#### PAGE EXTRACT
How Common Are Multiple Cowlicks
Most people have a single dominant whorl at the crown. Studies from different populations give a consistent picture of how rare doubles are. Among white schoolchildren in Massachusetts, 5 percent had double whorls. A German study found 5.4 percent. In Nigerian men, the figure was about 2 percent. Among white newborns, only 1.5 percent had double whorls, though some may develop more visible cowlicks as hair thickens with age.
Having three or more is rarer still, though no large studies have pinned down an exact number. If you feel like you have cowlicks everywhere, it’s worth considering that some of what you’re seeing may be the natural flow pattern of your hair rather than true whorls. Areas where hair changes direction (like the part line or the transition from crown to sides) can behave stubbornly without being distinct cowlicks.
Cowlick or Thinning Hair
A cowlick at the crown can sometimes look like a bald spot, especially under bright overhead light. The key difference is follicle density. If you look closely and the hair growing in the area is the same thickness it’s always been, with plenty of follicles visible, it’s just a cowlick exposing scalp because the hair fans outward. If the follicles in the area are visibly thinner, finer, or fewer than they used to be, that could be early-stage hair loss.
Track it over time. A cowlick stays the same size. A thinning spot gradually expands. Comparing photos taken a few months apart under similar lighting is one of the simplest ways to tell the difference.
Styling Around Multiple Cowlicks
You can’t permanently change the direction your follicles grow, but you can temporarily override them with heat, tension, and strategic cutting.
The most effective daily technique is blow-drying the cowlick in the opposite direction from its natural growth while your hair is soaking wet. If it grows upward, blow it downward. If it pushes left, blow it right. Use a round brush to apply tension as you dry. This temporarily resets the hair’s direction, and once it’s dry, it will hold the new position much better than if you’d tried to restyle it after air-drying. A flat iron can lock the result in place for the rest of the day.
########
TASK REQUIREMENTS:
a) Write out the part of the cowlick passage starting with "Cowlick or Thinning" and going on through "and strategic cutting.".
b) According to the cowlick passage, what percentage of people in the German study had double whorls?
The records have no connection to the cowlick passage.
#### PROVIDED MATERIAL
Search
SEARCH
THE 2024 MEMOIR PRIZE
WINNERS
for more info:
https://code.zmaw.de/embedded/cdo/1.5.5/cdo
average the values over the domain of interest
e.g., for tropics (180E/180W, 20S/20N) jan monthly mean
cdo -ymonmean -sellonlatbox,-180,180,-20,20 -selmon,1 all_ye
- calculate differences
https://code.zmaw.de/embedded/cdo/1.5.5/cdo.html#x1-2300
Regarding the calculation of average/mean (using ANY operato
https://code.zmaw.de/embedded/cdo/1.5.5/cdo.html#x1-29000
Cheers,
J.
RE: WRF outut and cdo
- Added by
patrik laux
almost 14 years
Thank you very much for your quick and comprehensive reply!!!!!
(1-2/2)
########
ANSWERS TO THIS EXERCISE:
a)
Cowlick or Thinning Hair
A cowlick at the crown can sometimes look like a bald spot, especially under bright overhead light. The key difference is follicle density. If you look closely and the hair growing in the area is the same thickness it’s always been, with plenty of follicles visible, it’s just a cowlick exposing scalp because the hair fans outward. If the follicles in the area are visibly thinner, finer, or fewer than they used to be, that could be early-stage hair loss.
Track it over time. A cowlick stays the same size. A thinning spot gradually expands. Comparing photos taken a few months apart under similar lighting is one of the simplest ways to tell the difference.
Styling Around Multiple Cowlicks
You can’t permanently change the direction your follicles grow, but you can temporarily override them with heat, tension, and strategic cutting.

b) 5.4 percent